**Task description:** Print the stretch of lines from the one containing "Page size: 1241x1754." through the one containing "list Coordenador de", both included, reproducing each line exactly and nothing else.

**Stored rows:**
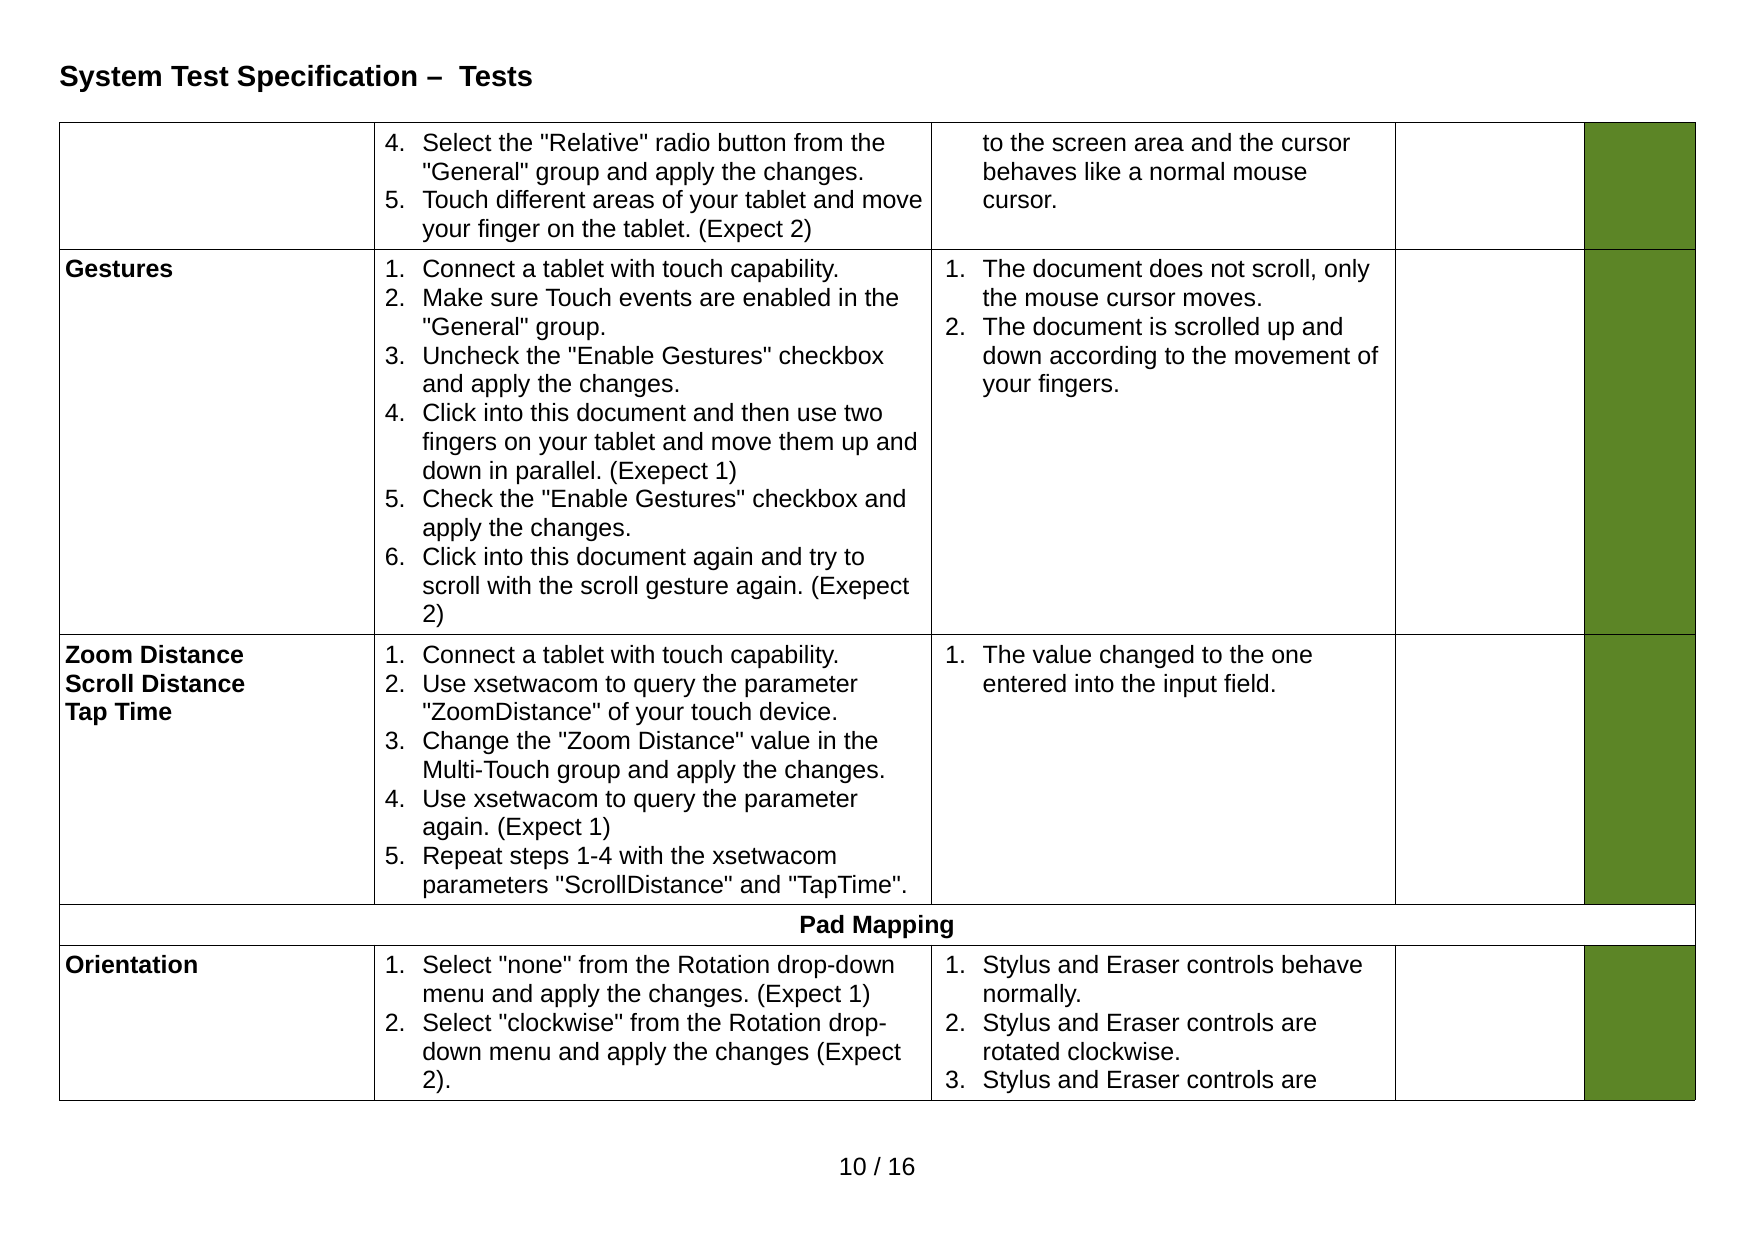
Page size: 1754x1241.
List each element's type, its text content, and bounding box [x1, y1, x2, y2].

==

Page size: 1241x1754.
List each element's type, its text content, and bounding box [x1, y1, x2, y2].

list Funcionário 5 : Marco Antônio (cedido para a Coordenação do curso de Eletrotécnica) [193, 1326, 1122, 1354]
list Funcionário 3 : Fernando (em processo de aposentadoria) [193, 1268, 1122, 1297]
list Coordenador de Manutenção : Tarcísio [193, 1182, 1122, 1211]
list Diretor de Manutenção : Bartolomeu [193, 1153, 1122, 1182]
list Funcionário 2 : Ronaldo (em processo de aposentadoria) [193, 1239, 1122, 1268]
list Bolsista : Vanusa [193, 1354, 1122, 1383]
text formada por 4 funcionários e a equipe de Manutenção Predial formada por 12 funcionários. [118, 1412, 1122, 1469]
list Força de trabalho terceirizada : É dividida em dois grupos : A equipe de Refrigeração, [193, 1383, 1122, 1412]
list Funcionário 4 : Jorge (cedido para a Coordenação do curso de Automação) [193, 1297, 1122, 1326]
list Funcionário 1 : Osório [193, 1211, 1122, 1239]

==

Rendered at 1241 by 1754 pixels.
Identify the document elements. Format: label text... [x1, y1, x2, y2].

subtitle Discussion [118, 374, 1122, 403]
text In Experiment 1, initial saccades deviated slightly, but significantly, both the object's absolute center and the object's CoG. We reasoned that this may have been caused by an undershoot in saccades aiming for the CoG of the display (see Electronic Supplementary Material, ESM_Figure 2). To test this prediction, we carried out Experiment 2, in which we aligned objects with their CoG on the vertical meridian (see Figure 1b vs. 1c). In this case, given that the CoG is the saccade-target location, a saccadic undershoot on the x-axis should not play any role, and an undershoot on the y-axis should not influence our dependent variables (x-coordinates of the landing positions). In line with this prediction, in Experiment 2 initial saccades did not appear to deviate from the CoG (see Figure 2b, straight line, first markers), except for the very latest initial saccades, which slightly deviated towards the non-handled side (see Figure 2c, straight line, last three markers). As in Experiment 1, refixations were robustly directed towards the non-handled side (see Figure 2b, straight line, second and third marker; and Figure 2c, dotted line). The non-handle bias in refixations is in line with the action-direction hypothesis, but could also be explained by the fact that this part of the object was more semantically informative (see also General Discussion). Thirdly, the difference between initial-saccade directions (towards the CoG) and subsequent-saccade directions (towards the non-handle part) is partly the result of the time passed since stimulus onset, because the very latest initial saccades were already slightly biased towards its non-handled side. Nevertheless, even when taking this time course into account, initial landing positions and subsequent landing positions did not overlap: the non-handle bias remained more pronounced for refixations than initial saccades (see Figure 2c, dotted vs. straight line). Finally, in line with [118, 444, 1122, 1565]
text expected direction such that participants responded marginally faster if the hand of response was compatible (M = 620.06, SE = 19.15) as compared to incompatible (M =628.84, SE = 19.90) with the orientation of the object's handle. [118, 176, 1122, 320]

**Solution for this problem:**
Page size: 1241x1754.
List each element's type, its text content, and bounding box [x1, y1, x2, y2].

list Funcionário 5 : Marco Antônio (cedido para a Coordenação do curso de Eletrotécnica) [193, 1326, 1122, 1354]
list Funcionário 3 : Fernando (em processo de aposentadoria) [193, 1268, 1122, 1297]
list Coordenador de Manutenção : Tarcísio [193, 1182, 1122, 1211]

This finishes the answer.